Toroids are electrically stiff..., you ask for 24v you get 24v and loading makes little difference... this is useless for battery charging, as it will blow the fuses at lower SOC and wont finish the battery at higher SOC.... so we are looking for the opposite of this behavior.. ie loads of leakage... we want good current at low SOC, and small currents at high SOC.
Dedicated transformers for this regime are ones where the secondary is loosely coupled to the primary. One favorite way was to wind the primary at one end of the former, and the secondary as far away as you could up the other end... so the magnetic coupling was loose.... some even went as far as using shunts between the windings, to short out some of the field, and shield the secondary from some of the flux.

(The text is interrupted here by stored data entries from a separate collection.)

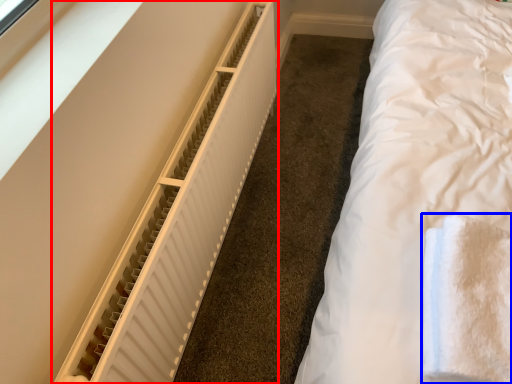
Question: Which object appears farthest to the camera in this image, radiator (highlighted by a red box) or cloth (highlighted by a blue box)?

Choices:
 (A) radiator
 (B) cloth

Answer: (A)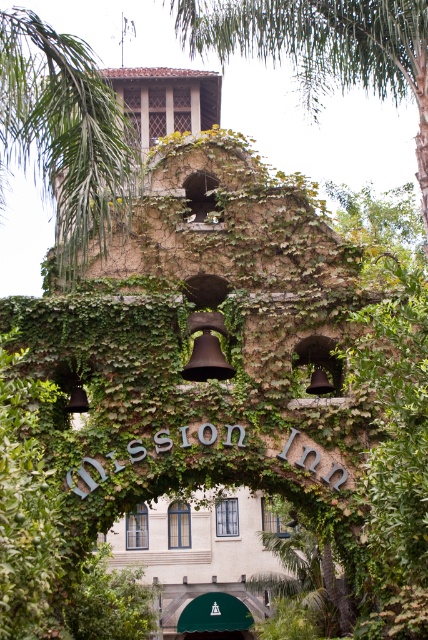
Question: Which of the following is the farthest from the observer?

Choices:
 (A) green leafy palm tree at upper center
 (B) green leafy palm tree at upper left

Answer: (A)

Question: Does green leafy palm tree at upper left appear on the right side of green leafy palm tree at upper center?

Choices:
 (A) yes
 (B) no

Answer: (B)

Question: Which point is closer to the camera?

Choices:
 (A) (56, 168)
 (B) (177, 29)

Answer: (A)

Question: Does green leafy palm tree at upper left appear under green leafy palm tree at upper center?

Choices:
 (A) yes
 (B) no

Answer: (A)

Question: Is green leafy palm tree at upper left smaller than green leafy palm tree at upper center?

Choices:
 (A) no
 (B) yes

Answer: (A)

Question: Which object is farther from the camera taking this photo?

Choices:
 (A) green leafy palm tree at upper center
 (B) green leafy palm tree at upper left

Answer: (A)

This way when the battery was only 22v, the current would be fairly strong as the voltage differential is great, and when we get up to the 30v mark, it is still charging, but at a lower rate, as it nears the top end that the transformer can do.... but at low SOC, the current was decent without being brutal, because of the soft magnetic circuit.
Your 23v AC will translate to 23x1.414=32v less diode losses.. so yes it has the voltage for charging 24v bank. It will depend on your magnetic coupling as how well this will work out. ( 23vac as measured was rms. with peaks of 32v )
If it is tightly coupled, you will struggle with heat and over power at low SOC.
You can use a ballast ( inductor) to limit the current on the primary, or a capacitor on the primary will do the same thing but different methodology.
Caps are a cheap way of controlling the power of the charger, and I have used torroids and caps to this effect.
Your welding transformer will be nowhere as tight as a torroid, so may be ok as is. It was designed to be shorted out without taking out the fuse as you tried to strike the arc, so it must have been a bit loose by design.
I expect it has windings separated by a gap, and this will be a good start. If too strong at low SOC you would be able to place steel laminate strips between as a shunt to limit the current if you need to.
Or.. to answer you question directly.... there is no optimum, it depends on how you wish to tackle it, and what style of transformer and winding you use... nothing is simple with batteries is it...
Consider this.. for a 48v system, the transformer needs to operate sensibly from 46v to 60v..... thats a fair dynamic range to deal with, only loose coupling will do it without resorting to electronics.